Sunday, 16 September 2007

Baling out trust

No man’s worthy word

Never has there been a situation where a bank and the whole financial infrastructure that supports the banking environment wanted to seek refuge and find strength in the credo “My Word is My Bond”. This is the motto of the London Stock Exchange which in Latin is “dictum meum pactum”.

It takes no rocket science of convoluted mathematical equations that govern the arcane and complex financial instruments popularly known as Collateralised Debt Obligations to realize that the man ingredient for any business transaction is integrity based on trust.

Trust is key

This may sound old-fashioned, but there is a need for trust in many undertakings of everyday life especially the old-time favourites as your priest, your doctor and your bank manager because they underpin a sense of guidance in life, quality of life and affordability in all eventualities; things that have subsumed into a compelling cynicism of humanity in recent times.

The credit crunch that is suffocating the financial markets like a large cloud of rolling mustard gas is a victim of the loss of trust, the fundamentals that allow banks to run through inter-bank lending mechanisms has seized up because banks cannot assuredly guarantee that the borrower banks are not overly exposed to the sub-prime mortgage frauds in the United States.

This becomes a problem when the borrower bank relies more of this borrowing facility than on savings it has accrued, such that in the case of Northern Rock the Bank of England instituted its first bale out since 1970.

Collapse of trust

This was supposed to signify that the Bank of England believes that the situation at Northern Rock is not as critical as to be irredeemable, in fact, it is confidence reposed in the bank and its business model that once this credit crunch is over the bank would be able to continue to continue business as usual.

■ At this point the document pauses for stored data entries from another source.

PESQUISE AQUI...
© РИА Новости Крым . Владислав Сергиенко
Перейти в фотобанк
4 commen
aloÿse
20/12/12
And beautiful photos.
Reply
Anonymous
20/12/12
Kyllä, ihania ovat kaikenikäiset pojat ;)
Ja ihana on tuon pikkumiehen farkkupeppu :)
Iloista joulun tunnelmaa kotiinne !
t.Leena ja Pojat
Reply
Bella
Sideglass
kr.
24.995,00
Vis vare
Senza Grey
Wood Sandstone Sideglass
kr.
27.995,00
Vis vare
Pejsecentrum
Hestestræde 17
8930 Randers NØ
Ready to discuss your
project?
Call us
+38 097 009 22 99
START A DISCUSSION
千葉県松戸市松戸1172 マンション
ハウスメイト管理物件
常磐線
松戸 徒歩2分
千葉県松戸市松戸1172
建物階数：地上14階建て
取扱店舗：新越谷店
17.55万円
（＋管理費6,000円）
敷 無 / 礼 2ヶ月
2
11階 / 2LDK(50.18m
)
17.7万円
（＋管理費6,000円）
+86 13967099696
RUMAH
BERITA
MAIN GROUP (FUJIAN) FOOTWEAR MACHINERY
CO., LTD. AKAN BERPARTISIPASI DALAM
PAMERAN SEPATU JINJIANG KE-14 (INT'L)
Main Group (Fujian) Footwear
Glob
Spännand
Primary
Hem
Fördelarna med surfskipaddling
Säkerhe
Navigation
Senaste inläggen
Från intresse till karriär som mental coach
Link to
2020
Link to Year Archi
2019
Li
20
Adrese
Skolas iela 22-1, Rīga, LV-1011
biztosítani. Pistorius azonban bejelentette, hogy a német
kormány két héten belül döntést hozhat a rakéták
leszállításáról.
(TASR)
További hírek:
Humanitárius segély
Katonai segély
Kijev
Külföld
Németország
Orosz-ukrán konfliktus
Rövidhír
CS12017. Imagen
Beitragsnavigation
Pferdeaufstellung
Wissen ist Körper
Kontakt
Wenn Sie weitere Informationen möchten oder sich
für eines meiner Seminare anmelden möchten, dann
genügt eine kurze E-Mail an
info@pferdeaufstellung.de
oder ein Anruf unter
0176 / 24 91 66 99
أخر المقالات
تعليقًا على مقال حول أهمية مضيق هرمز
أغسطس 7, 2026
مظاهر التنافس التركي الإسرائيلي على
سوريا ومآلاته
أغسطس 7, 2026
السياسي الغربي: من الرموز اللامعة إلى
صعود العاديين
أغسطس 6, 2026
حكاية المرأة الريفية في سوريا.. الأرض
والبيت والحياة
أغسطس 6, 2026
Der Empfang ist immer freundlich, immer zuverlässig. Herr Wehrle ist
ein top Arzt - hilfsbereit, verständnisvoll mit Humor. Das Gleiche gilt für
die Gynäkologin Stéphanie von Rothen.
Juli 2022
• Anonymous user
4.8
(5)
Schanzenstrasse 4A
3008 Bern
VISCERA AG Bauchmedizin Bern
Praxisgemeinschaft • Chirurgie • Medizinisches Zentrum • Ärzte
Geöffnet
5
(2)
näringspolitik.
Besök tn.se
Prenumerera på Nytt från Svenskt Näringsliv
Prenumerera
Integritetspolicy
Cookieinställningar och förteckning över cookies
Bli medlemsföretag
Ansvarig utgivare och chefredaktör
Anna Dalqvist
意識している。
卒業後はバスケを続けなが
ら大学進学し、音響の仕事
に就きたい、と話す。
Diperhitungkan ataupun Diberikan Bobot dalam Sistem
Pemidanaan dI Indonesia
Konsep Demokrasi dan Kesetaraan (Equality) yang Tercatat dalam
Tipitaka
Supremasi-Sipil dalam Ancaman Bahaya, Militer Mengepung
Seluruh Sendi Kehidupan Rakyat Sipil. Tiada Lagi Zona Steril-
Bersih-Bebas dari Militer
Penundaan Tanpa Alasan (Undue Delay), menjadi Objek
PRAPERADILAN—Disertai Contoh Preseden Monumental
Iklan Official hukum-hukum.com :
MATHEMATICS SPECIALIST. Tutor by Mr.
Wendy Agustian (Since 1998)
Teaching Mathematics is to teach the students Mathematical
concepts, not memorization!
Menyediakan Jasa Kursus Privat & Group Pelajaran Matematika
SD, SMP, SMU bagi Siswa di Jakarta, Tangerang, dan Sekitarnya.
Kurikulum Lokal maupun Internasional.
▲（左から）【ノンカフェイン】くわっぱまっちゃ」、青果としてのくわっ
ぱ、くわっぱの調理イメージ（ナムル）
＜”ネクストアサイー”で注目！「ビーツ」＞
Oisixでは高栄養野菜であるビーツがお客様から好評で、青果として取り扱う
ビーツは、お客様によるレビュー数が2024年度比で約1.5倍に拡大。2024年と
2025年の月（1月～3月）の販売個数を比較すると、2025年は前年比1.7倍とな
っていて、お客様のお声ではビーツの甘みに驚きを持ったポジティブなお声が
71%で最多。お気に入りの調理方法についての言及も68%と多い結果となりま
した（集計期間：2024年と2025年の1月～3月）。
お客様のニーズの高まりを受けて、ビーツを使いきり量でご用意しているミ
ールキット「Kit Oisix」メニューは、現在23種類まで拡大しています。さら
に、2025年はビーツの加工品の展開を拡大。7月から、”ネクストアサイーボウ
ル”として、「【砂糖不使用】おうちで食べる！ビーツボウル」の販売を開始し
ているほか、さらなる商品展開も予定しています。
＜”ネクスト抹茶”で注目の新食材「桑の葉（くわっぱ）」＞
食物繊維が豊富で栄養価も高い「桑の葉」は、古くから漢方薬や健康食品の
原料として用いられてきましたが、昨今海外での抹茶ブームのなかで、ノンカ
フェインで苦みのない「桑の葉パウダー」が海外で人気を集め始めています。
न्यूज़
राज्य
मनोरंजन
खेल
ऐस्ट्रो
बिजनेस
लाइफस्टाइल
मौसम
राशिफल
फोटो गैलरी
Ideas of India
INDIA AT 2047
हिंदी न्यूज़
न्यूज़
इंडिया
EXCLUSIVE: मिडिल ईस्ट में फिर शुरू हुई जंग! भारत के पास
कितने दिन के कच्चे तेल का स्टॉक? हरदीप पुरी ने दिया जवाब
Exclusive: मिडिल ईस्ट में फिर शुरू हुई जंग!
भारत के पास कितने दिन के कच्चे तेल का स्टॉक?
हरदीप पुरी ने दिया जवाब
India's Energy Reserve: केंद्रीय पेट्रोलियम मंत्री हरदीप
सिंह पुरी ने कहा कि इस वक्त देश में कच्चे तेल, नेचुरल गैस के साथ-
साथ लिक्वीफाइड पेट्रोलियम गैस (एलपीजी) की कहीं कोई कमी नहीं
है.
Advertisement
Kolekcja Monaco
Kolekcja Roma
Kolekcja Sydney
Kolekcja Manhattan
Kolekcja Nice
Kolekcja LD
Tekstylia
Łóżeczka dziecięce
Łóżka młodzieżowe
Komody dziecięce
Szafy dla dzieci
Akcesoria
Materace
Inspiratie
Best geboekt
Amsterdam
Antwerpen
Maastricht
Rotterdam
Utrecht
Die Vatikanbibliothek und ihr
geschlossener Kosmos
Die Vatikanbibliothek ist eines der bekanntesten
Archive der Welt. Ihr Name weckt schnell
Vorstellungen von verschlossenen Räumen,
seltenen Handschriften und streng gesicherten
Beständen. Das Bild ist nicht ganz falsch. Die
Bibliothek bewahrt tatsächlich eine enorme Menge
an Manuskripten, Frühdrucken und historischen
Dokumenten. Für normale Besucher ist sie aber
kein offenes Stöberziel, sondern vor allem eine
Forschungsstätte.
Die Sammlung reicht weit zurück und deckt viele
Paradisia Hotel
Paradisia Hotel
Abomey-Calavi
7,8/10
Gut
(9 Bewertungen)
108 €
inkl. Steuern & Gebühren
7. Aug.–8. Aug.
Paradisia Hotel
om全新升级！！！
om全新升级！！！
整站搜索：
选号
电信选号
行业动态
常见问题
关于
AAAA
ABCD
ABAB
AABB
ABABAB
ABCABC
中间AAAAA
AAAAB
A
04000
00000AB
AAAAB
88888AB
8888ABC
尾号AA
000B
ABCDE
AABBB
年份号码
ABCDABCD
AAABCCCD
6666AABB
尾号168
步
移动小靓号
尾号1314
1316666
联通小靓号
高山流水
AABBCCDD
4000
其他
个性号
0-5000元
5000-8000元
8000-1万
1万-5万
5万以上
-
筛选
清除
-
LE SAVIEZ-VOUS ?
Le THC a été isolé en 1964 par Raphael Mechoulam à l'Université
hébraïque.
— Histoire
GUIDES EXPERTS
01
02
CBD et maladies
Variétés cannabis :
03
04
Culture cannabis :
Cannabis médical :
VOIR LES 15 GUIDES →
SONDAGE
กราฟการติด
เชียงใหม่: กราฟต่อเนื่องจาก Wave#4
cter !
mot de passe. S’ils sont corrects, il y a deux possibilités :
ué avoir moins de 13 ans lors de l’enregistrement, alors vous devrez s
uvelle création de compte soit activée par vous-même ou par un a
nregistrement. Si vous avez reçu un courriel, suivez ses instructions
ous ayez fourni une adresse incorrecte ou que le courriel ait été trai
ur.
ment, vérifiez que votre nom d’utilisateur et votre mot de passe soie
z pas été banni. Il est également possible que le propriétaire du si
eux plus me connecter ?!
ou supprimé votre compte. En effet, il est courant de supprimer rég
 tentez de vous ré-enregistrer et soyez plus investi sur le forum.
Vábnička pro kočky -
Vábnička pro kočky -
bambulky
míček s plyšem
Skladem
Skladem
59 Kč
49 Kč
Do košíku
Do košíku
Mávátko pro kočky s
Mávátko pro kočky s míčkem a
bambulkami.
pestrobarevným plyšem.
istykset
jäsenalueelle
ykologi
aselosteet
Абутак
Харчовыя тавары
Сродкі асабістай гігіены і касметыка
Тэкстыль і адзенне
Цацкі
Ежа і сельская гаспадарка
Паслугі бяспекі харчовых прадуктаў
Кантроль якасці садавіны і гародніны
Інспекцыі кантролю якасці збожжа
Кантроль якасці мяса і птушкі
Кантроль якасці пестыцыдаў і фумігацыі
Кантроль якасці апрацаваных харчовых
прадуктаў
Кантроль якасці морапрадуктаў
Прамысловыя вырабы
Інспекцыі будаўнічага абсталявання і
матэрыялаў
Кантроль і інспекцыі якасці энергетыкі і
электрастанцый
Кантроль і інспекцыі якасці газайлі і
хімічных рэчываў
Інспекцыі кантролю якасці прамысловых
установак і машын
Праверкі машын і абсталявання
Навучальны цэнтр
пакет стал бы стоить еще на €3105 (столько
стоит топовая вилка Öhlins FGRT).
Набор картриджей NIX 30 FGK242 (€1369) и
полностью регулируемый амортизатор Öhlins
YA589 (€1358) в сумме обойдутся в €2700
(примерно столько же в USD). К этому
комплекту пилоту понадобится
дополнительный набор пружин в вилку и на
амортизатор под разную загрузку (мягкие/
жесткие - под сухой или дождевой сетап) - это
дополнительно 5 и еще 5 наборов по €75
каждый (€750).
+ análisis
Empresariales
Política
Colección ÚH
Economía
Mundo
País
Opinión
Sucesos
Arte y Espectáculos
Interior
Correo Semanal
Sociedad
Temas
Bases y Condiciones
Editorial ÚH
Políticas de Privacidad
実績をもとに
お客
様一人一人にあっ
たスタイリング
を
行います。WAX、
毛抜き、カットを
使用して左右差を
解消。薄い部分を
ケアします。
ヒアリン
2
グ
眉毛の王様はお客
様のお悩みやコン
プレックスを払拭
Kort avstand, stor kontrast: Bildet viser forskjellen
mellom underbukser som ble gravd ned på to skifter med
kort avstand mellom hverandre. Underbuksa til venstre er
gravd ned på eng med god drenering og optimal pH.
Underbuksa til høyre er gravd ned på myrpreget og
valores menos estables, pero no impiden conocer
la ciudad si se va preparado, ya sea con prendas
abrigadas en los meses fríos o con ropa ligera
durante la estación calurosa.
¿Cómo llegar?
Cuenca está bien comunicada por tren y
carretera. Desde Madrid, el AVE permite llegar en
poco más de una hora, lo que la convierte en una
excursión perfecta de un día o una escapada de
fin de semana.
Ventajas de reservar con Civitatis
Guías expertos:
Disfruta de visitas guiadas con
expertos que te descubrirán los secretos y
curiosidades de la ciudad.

Unfortunately, after the pensions mis-selling and other financial debacles where the governing bank, financial governance institutions or governments have been slow to guarantee or underwrite the risks that trusting citizens have had in their supposed protectors, people are no more willing to listen to assurances from the bank, the Bank of England or the government.

It is therefore no surprise that people have queued up at branches of Northern Rock to withdraw their nest eggs because if the bank does collapse the people would get nowhere near what they have put into the bank.

Vicious circle begins

There is too much of a track record to show that people have great cause for concern as they have shown with taking about GBP 1 billion out of the bank such that its value has fallen by a third which would eventually increase the need for the bank to draw on support from the Bank of England further diminishing confidence in the whole banking system, the makings of a vicious circle.

We have not heard the last of this matter because there is no doubt that more banks are exposed and as still using all sorts of financial subterfuge mechanisms to cover their exposure till it becomes untenable and the paps of the Bank of England are up for another suckling bank that has been engulfed by a global crisis that shows no sign of going away like a bad storm.

All because of the collapse of trust, the core ingredient for businesses to survive regardless of papers, contracts and assurances.

We need to return to these old-fashioned elements of integrity and good reputation because therein lies the redemption of this economic fallout – the quest for filthy lucre must not be above the need to maintain confidence and trust by doing things according to the rules, transparently and honestly.